DATA BLOCK:
--

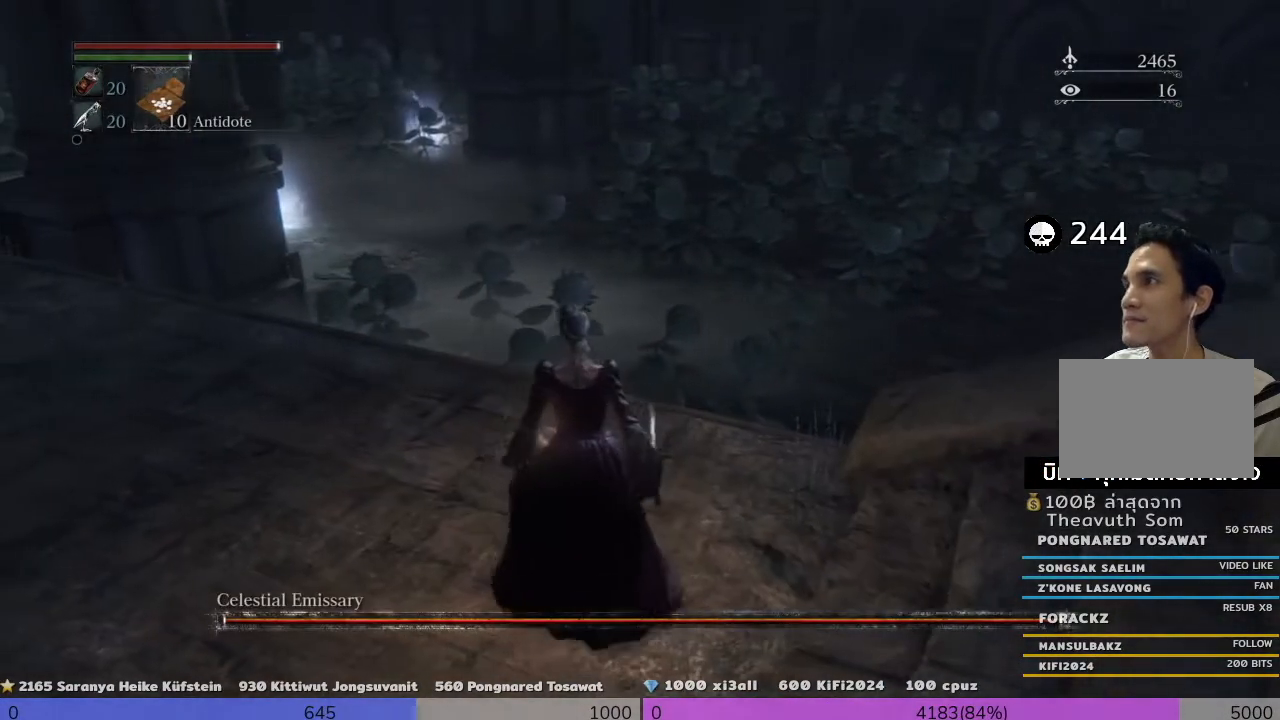
{"buttons": [], "left_stick": "center", "right_stick": "left", "events": [[360, "right_stick", "left"]]}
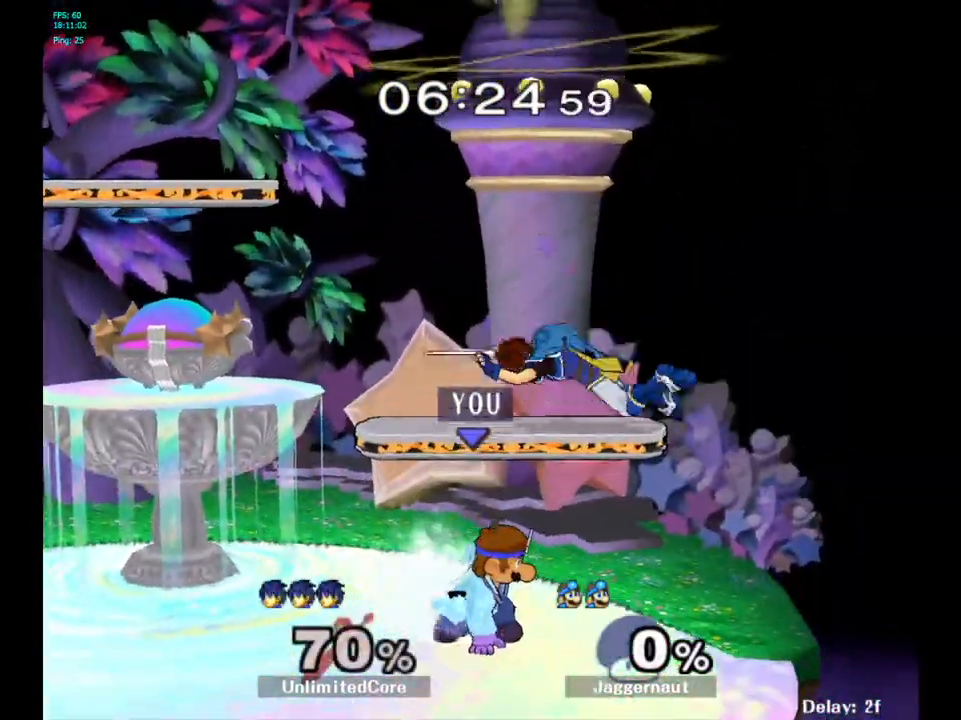
Gameplay with a controller (Nintendo layout); each line is a JSON object with the inputs held at the frame after it. "events" lists button and stick changes between this image and that frame as [ms after this image, input, new state], when the widget could be followed in between. Not read: L3 R3.
{"buttons": [], "left_stick": "center", "right_stick": "center", "events": [[383, "Y", "down"], [450, "Y", "up"]]}
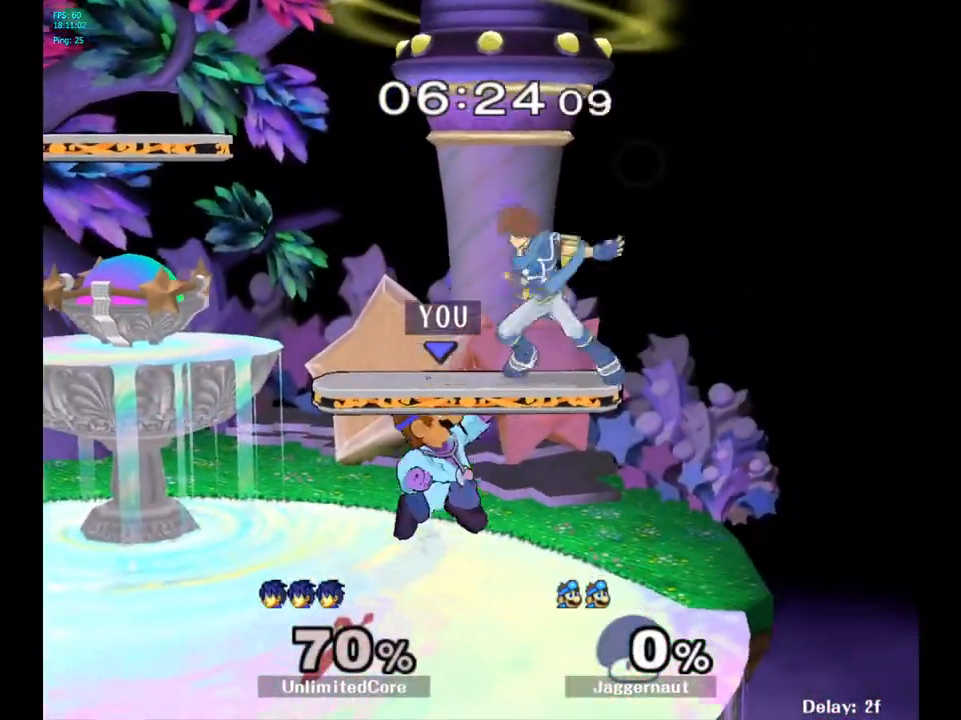
{"buttons": [], "left_stick": "center", "right_stick": "center", "events": [[183, "left_stick", "right"], [433, "left_stick", "center"]]}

--

WHAT YOU WILL DO: Make an exact copy of the listing above. Its pictures are not needed.

ANSWER TO THIS TASK:
{"buttons": [], "left_stick": "center", "right_stick": "left", "events": [[360, "right_stick", "left"]]}
Gameplay with a controller (Nintendo layout); each line is a JSON object with the inputs held at the frame after it. "events" lists button and stick changes between this image and that frame as [ms after this image, input, new state], when the widget could be followed in between. Not read: L3 R3.
{"buttons": [], "left_stick": "center", "right_stick": "center", "events": [[383, "Y", "down"], [450, "Y", "up"]]}
{"buttons": [], "left_stick": "center", "right_stick": "center", "events": [[183, "left_stick", "right"], [433, "left_stick", "center"]]}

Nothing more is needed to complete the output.